On the first Monday in May, Thom Browne dressed 21 guests for the 2025 Met Gala, and three days later, was in Milan discussing his pre-fall 2025 collection.
“It has become almost a small couture show, because each piece and each person is very specifically thought out,” he told WWD of this year’s event, dressing the likes of Demi Moore, Janelle Monae, Lorde, Walton Goggins, Whoopi Goldberg and many more.
“It’s always in the balance, because without the one side, it’s not as interesting,” the designer said of balancing those megawatt red carpet creations and his runway shows with the more commercial styles featured throughout pre-fall. “If I did just conceptual ideas, conceptual collections, I think people would become just not so interested, and the flip side, if I only did commercial, then people would be really bored. They really have to coexist.”
He explained that from his pre-collections — important previews into what’s on the runway — to the way his store is merchandised to his latest summer campaign, it’s about showing a balance between “the very understandable with some things that are not understandable,” in order to keep telling his world-building, fantastical brand story.
“I think that’s always going to be something I want to put and propose to people, because I want it to be more than just clothing most of the time,” he said.
For pre-fall, this meant previewing what was on fall’s runway — a fantastical balance of the classic and conceptual inspired by the pastime of birding — while reintroducing the American sensibility within his world.

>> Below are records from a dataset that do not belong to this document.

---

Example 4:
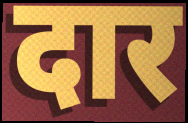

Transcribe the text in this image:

दार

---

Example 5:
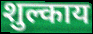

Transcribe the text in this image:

शुल्काय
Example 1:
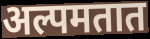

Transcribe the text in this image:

अल्पमतात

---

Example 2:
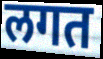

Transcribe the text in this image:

लगत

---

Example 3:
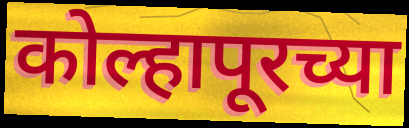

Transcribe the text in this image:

कोल्हापूरच्या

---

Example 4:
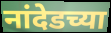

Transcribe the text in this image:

नांदेडच्या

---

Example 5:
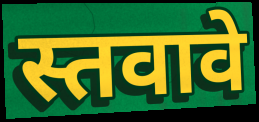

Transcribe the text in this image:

स्तवावे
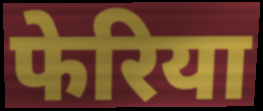
फेरिया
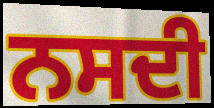
ਨਸਦੀ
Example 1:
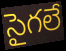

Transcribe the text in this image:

సైగలే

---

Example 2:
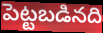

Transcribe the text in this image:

పెట్టబడినది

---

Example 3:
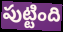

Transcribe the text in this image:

పుట్టింది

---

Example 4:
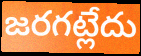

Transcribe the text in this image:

జరగట్లేదు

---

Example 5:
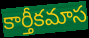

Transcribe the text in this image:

కార్తీకమాస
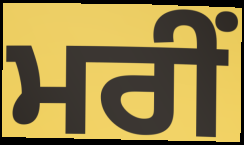
ਮਰੀਂ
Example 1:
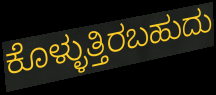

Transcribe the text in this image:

ಕೊಳ್ಳುತ್ತಿರಬಹುದು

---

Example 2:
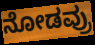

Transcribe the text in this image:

ನೋಡವ್ರು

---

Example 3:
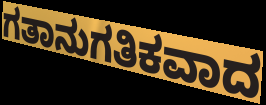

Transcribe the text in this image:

ಗತಾನುಗತಿಕವಾದ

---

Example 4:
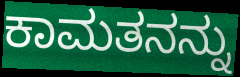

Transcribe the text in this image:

Browne said he started with fabrics — heritage tweeds and ginghams — as well as those iconic Americana silhouettes, such as his cashmere basketball jerseys; “jean” jacket, done in gray suede; utilitarian shirt jackets, and a bomber jacket with embroidered trousers.
There also were nods to fall’s bird motifs, with a pair of everyday shorts boasting small goose embroideries, and his signature silk print of the season (a pastoral scene) seen on a classic button-down shirt and pleated skirt, as well as an embroidered cashmere number.
His men’s and women’s collections, designed at the same time with the same sensibility, boasted new proportions in his tailoring, as seen through a khaki Mack jacket worn with a longer pleated skirt and hybrid pinstripe jackets for day, or a canvas patch pocket tuxedo with corduroy collar for evening.
“It actually lives past a photo,” Browne said of the latter look, which Barry Keoghan wore last Thursday on “Jimmy Kimmel.” Just one example of how pre-fall was designed for the everyday balance.